Unless you do actually go to a train station adorned in an anorak with a thermos, sandwiches and a note book to watch locomotives going in and out, you probably have a fairly low opinion of trainspotters.
Well, you shouldn't have, because you are one, and don't let the fact that you don't actually, you know, spot trains, fool you. We all have our moments where our choice of past-time would cause others to look down noses at us, and if you are reading this, then you probably love cricket. And this makes you a de facto trainspotter, like it or not.
I spent my day yesterday (Sunday, 18th September) playing in the traditional end of season game at McGrath Park in Bagenalstown against the Leprechauns.
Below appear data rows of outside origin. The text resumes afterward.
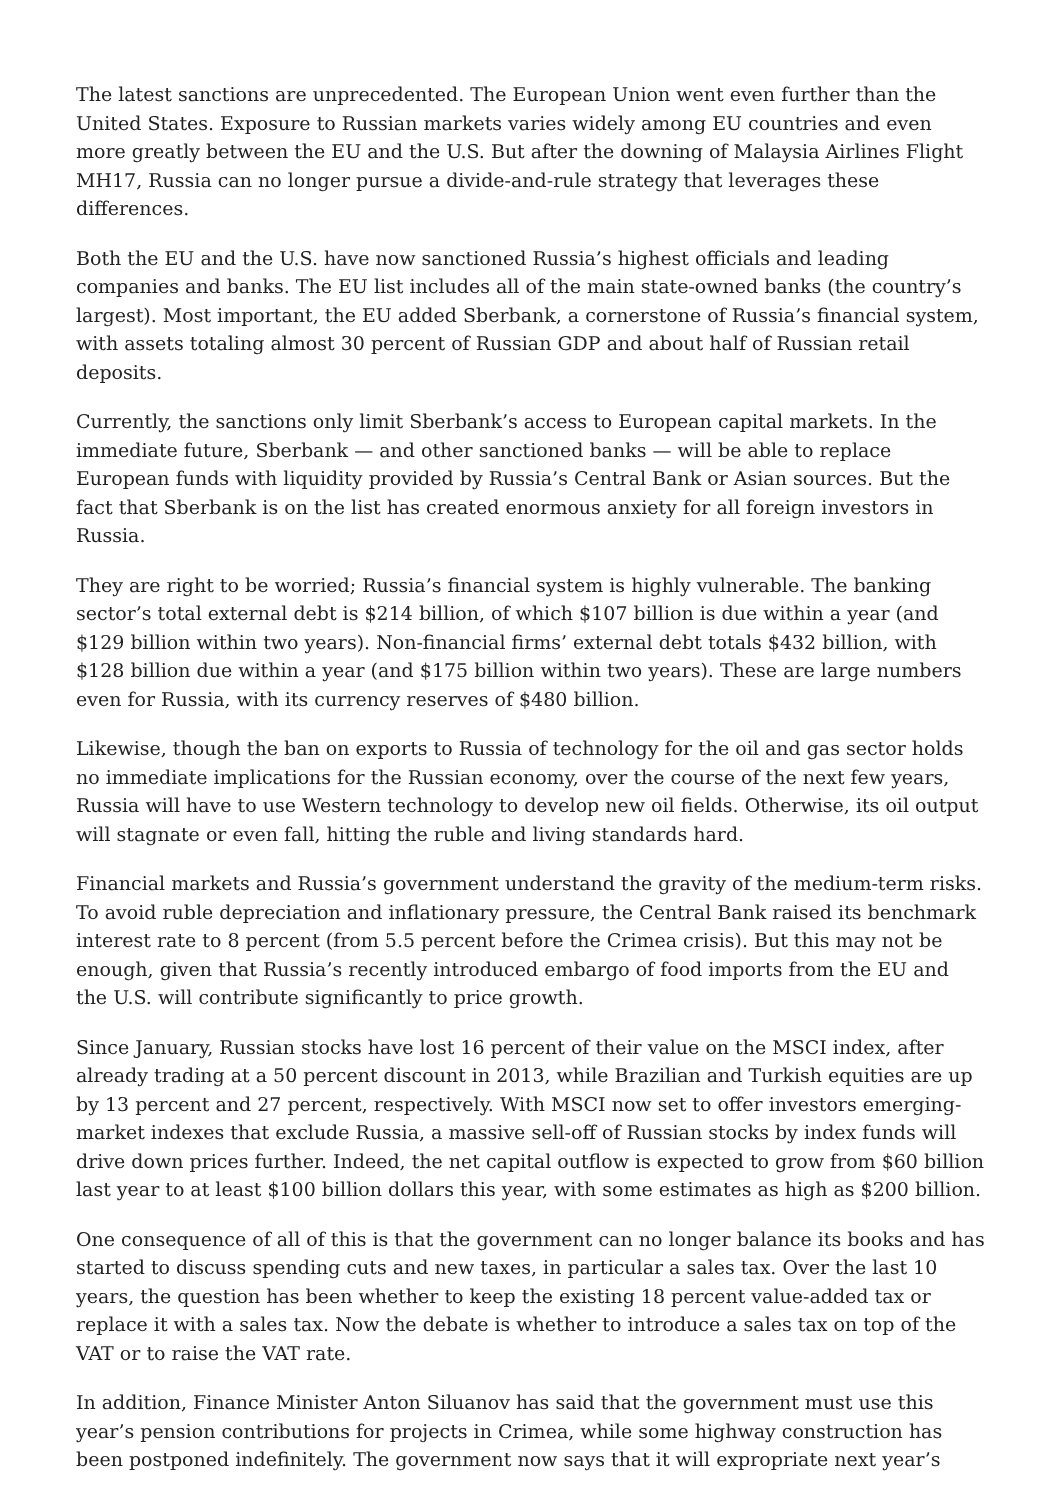The latest sanctions are unprecedented. The European Union went even further than the United States. Exposure to Russian markets varies widely among EU countries and even more greatly between the EU and the U.S. But after the downing of Malaysia Airlines Flight MH17, Russia can no longer pursue a divide-and-rule strategy that leverages these differences.
Both the EU and the U.S. have now sanctioned Russia’s highest officials and leading companies and banks. The EU list includes all of the main state-owned banks (the country’s largest). Most important, the EU added Sberbank, a cornerstone of Russia’s financial system, with assets totaling almost 30 percent of Russian GDP and about half of Russian retail deposits.
Currently, the sanctions only limit Sberbank’s access to European capital markets. In the immediate future, Sberbank — and other sanctioned banks — will be able to replace European funds with liquidity provided by Russia’s Central Bank or Asian sources. But the fact that Sberbank is on the list has created enormous anxiety for all foreign investors in Russia.
They are right to be worried; Russia’s financial system is highly vulnerable. The banking sector’s total external debt is $214 billion, of which $107 billion is due within a year (and $129 billion within two years). Non-financial firms’ external debt totals $432 billion, with $128 billion due within a year (and $175 billion within two years). These are large numbers even for Russia, with its currency reserves of $480 billion.
Likewise, though the ban on exports to Russia of technology for the oil and gas sector holds no immediate implications for the Russian economy, over the course of the next few years, Russia will have to use Western technology to develop new oil fields. Otherwise, its oil output will stagnate or even fall, hitting the ruble and living standards hard.
Financial markets and Russia’s government understand the gravity of the medium-term risks. To avoid ruble depreciation and inflationary pressure, the Central Bank raised its benchmark interest rate to 8 percent (from 5.5 percent before the Crimea crisis). But this may not be enough, given that Russia’s recently introduced embargo of food imports from the EU and the U.S. will contribute significantly to price growth.
Since January, Russian stocks have lost 16 percent of their value on the MSCI index, after already trading at a 50 percent discount in 2013, while Brazilian and Turkish equities are up by 13 percent and 27 percent, respectively. With MSCI now set to offer investors emerging-market indexes that exclude Russia, a massive sell-off of Russian stocks by index funds will drive down prices further. Indeed, the net capital outflow is expected to grow from $60 billion last year to at least $100 billion dollars this year, with some estimates as high as $200 billion.
One consequence of all of this is that the government can no longer balance its books and has started to discuss spending cuts and new taxes, in particular a sales tax. Over the last 10 years, the question has been whether to keep the existing 18 percent value-added tax or replace it with a sales tax. Now the debate is whether to introduce a sales tax on top of the VAT or to raise the VAT rate.
In addition, Finance Minister Anton Siluanov has said that the government must use this year’s pension contributions for projects in Crimea, while some highway construction has been postponed indefinitely. The government now says that it will expropriate next year’s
For the uninitiated, the Leps are a team of Cricket Leinster luminaries who drink a great deal of beer and occasionally play a bit of cricket. They are old school cricketers, and the on pitch battle is good humoured but keenly fought.
Yesterday was more than a little rain-affected. Usually, the Leps (who, oddly enough, always seem to win the toss and bat) will dig in for 50, maybe 60 overs, and declare, giving the home team a fighting chance of chasing down the total, albeit with considerably less overs. The precipitation put pay to any such plans yesterday, and whilst we battled gamely on through the ever increasing moisture, the game was halted with 106/5 on the board after 28 overs. It would be nearly four hours before play could resume, and had this been any other game, we would have all given up and gone to the boozer of choice or home.
Four hours is a long time to be sitting in our somewhat spartan pavilion.
Taking a break from spouting my grandiose theories on the nature of existence with a team-mate who chain-smoked and looked around desperately for someone to bail him out whilst I prattled on, I popped into the home dressing room, and found half of my team-mates engrossed in the pile of score books that sit on top of the press in the corner. Our youngest player - a mere 16 - was fascinated by these tales of cricketing yesteryears (some go back to the 1940s), and he sat there, reading out scores and going through batting line-ups. And he was far from alone. Everyone had a book in front of them.
Like I said: we are all of us trainspotters.
The game resumed at around 445pm, with the home team generously given 20 overs to chase down the total. It started well enough, but as the pitch turned into a marsh and the ball got heavier, the going got slower and slower. And the running risks got greater and greater. I had insisted that I bat at eleven, and so certain was I that my dubious prowess would not be required, I changed back into my civvies - something I had never done whilst the game was still continuing.
As the eighth wicket fell - the captain being clean bowled - I ran back into the changing room and re-adorned my muddy whites, and had just about got the pads on when the ninth wicket fell. I went out, somewhat bemused, with 8 required off 5 balls for victory.
I am a limited batsman at the best of times. This was not the best of times. The crease line was but a distant memory, and as I planted my feet, the spikes sank in, and I knew that my feet - hardly balletic on a good day - would not be moving. I took an executive decision to play for a draw - a situation that hardly ever crops up in the amateur game. The Leps soon sussed me out, and all gathered to within fifteen feet of me, knowing full well that I had no intention of running. It was a battle of wills, and I somehow managed to bat out the over and secure the draw.
As I came off the pitch, my team-mates - completely tongue in cheek - celebrated wildly like I was an all-conquering hero. I was clearly anything but, but it was better than losing.
So there we were - 22 players, 2 umpires, 2 scorers, with a few spectators - and all of us had given up a perfectly good Sunday to get wet, muddy, and hang around in an old building with a bunch of predominantly middle-aged and greying men, eating tea for several hours, sandwiched by hitting balls with sticks when the weather allowed, for it to all end up as honours even, which was exactly how we had started.
And I loved it.
Did I mention something about trainspotting?